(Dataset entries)

______________________________

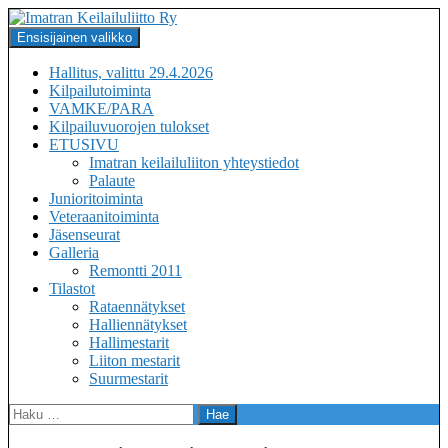
Siirry
sisältöön
Haku
Ensisijainen valikko
Imatran Keilailuliitto Ry
Hallitus, valittu 29.4.2026
Kilpailutoiminta
VAMKE/PARA
Kilpailuvuorojen tulokset
ETUSIVU
Imatran keilailuliiton yhteystiedot
Palaute
Junioritoiminta
Veteraanitoiminta
Jäsenseurat
Galleria
Remontti 2011
Tilastot
Rataennätykset
Halliennätykset
Hallimestarit
Liiton mestarit
Suurmestarit
Haku:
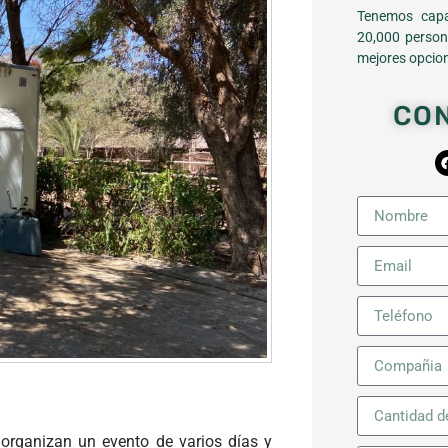
Tenemos capa
20,000 person
mejores opcion
CO
 organizan un evento de varios días y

______________________________

== Problem details ==
Copy all of the lines above exactly, leaving out the pictures.

== Exercise response ==
Siirry
sisältöön
Haku
Ensisijainen valikko
Imatran Keilailuliitto Ry
Hallitus, valittu 29.4.2026
Kilpailutoiminta
VAMKE/PARA
Kilpailuvuorojen tulokset
ETUSIVU
Imatran keilailuliiton yhteystiedot
Palaute
Junioritoiminta
Veteraanitoiminta
Jäsenseurat
Galleria
Remontti 2011
Tilastot
Rataennätykset
Halliennätykset
Hallimestarit
Liiton mestarit
Suurmestarit
Haku:
Tenemos capa
20,000 person
mejores opcion
CO
 organizan un evento de varios días y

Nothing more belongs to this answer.